- ASSIGNMENT
Every line of the following records that includes "curve" should be copied.

[Saved entries]

BEGIN

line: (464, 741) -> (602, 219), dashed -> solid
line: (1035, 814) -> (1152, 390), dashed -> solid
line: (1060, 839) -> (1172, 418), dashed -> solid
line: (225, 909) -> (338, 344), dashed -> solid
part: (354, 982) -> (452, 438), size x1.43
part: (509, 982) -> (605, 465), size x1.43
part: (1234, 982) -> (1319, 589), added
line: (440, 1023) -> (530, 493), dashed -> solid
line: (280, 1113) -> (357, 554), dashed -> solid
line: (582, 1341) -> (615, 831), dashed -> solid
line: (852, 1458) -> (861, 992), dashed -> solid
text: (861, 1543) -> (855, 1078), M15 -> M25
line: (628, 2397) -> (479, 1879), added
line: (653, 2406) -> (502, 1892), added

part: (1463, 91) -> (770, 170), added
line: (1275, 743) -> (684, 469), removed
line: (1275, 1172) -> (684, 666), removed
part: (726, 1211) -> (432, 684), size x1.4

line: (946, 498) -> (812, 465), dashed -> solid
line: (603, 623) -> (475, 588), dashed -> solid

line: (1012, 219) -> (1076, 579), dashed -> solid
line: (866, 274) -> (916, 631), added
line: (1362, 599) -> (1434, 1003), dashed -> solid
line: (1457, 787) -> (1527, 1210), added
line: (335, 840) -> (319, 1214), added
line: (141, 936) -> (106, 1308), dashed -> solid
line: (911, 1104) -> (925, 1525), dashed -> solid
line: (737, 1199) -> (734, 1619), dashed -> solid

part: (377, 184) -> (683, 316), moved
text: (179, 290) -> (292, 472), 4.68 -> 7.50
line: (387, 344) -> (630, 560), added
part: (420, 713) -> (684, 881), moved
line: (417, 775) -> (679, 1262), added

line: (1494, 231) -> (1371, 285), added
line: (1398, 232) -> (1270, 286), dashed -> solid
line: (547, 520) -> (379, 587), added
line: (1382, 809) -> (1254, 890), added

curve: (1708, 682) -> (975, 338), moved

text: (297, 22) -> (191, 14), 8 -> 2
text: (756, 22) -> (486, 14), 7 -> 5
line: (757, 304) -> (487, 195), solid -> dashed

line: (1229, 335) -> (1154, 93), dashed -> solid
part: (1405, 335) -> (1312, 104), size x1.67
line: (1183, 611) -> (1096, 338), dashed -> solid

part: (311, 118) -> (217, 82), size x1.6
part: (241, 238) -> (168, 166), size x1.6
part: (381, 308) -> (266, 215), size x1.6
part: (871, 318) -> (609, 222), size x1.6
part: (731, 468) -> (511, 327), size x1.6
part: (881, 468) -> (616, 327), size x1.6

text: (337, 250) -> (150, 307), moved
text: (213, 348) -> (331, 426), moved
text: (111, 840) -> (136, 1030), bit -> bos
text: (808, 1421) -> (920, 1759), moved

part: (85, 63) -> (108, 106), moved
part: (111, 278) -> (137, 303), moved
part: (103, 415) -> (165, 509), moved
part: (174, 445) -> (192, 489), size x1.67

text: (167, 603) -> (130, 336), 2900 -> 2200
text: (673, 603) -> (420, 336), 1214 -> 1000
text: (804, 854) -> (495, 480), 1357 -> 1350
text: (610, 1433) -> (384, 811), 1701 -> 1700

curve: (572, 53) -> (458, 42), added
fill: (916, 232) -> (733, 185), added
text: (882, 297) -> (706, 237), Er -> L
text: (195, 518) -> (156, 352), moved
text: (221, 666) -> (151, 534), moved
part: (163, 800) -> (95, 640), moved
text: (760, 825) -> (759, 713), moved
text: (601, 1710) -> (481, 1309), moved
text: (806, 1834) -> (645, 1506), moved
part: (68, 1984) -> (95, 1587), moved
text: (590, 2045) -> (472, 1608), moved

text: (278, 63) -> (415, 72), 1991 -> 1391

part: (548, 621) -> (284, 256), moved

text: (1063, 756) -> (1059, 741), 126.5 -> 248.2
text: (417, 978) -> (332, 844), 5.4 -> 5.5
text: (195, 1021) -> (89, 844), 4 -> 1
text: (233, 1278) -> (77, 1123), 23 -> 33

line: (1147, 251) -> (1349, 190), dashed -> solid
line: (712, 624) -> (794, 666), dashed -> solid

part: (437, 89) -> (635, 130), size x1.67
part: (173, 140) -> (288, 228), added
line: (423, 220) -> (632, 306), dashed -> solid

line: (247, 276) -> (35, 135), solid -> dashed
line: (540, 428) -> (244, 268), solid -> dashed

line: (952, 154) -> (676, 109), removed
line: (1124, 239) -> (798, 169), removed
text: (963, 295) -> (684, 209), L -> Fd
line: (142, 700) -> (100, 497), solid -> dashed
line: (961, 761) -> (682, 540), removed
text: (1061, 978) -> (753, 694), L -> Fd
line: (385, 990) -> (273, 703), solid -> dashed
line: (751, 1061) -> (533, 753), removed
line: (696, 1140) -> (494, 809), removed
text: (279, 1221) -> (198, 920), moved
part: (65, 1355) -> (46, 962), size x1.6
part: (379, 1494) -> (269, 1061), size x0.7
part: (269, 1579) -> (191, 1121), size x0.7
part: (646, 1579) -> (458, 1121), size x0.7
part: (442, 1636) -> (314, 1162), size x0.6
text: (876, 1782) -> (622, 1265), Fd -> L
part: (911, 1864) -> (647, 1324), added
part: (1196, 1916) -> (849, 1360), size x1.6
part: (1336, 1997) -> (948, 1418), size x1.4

END

- RESULT OF THE EXERCISE
curve: (1708, 682) -> (975, 338), moved
curve: (572, 53) -> (458, 42), added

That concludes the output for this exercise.